* [DATA PROVIDED]:
_ _ _ _ _

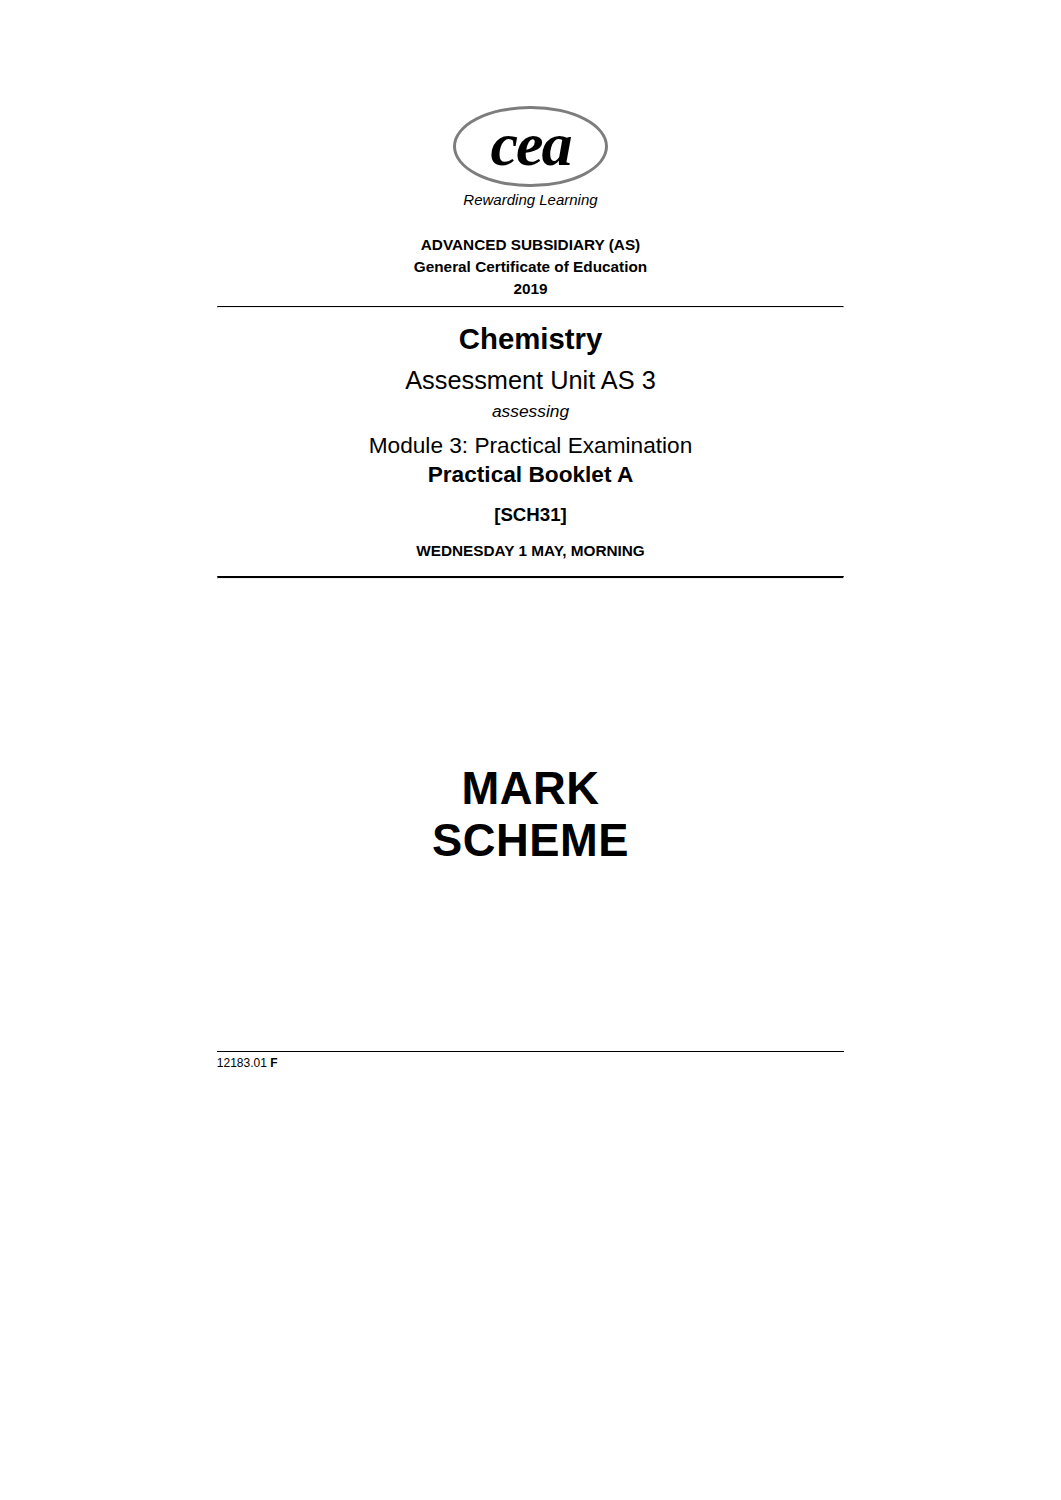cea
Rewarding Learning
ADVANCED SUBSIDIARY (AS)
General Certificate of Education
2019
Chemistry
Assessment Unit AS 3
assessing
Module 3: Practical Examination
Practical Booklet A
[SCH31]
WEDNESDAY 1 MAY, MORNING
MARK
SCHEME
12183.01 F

_ _ _ _ _

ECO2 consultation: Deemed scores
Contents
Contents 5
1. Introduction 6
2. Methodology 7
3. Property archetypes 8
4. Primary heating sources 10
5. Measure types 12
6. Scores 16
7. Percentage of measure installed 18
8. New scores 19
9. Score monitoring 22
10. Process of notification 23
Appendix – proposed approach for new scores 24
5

_ _ _ _ _

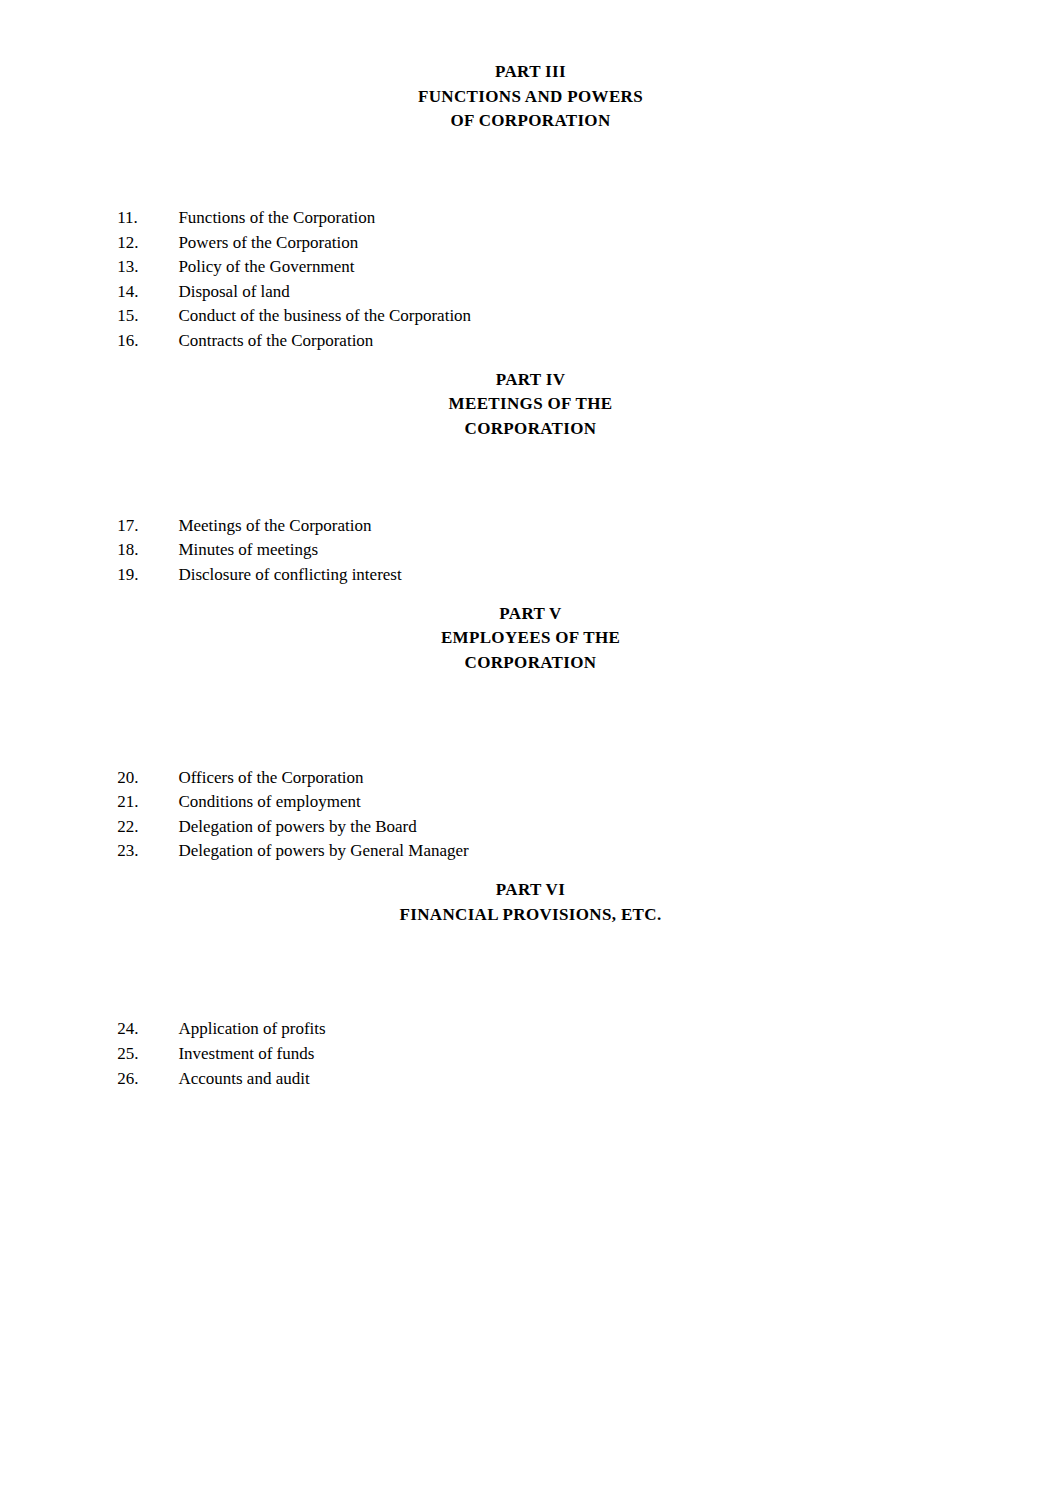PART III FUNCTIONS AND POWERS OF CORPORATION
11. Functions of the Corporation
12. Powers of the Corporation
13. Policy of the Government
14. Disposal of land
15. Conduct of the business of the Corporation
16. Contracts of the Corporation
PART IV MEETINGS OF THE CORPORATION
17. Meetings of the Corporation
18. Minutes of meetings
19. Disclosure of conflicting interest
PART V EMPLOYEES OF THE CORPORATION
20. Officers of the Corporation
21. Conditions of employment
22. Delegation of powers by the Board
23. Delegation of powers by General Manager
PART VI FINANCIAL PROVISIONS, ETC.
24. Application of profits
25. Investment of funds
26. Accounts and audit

_ _ _ _ _

Could you transcribe the entries above word for word, from the line with "16. Contracts of the Corporation" down to the line with "26. Accounts and audit", keeping both?

* [TASK RESULT]:
16. Contracts of the Corporation
PART IV MEETINGS OF THE CORPORATION
17. Meetings of the Corporation
18. Minutes of meetings
19. Disclosure of conflicting interest
PART V EMPLOYEES OF THE CORPORATION
20. Officers of the Corporation
21. Conditions of employment
22. Delegation of powers by the Board
23. Delegation of powers by General Manager
PART VI FINANCIAL PROVISIONS, ETC.
24. Application of profits
25. Investment of funds
26. Accounts and audit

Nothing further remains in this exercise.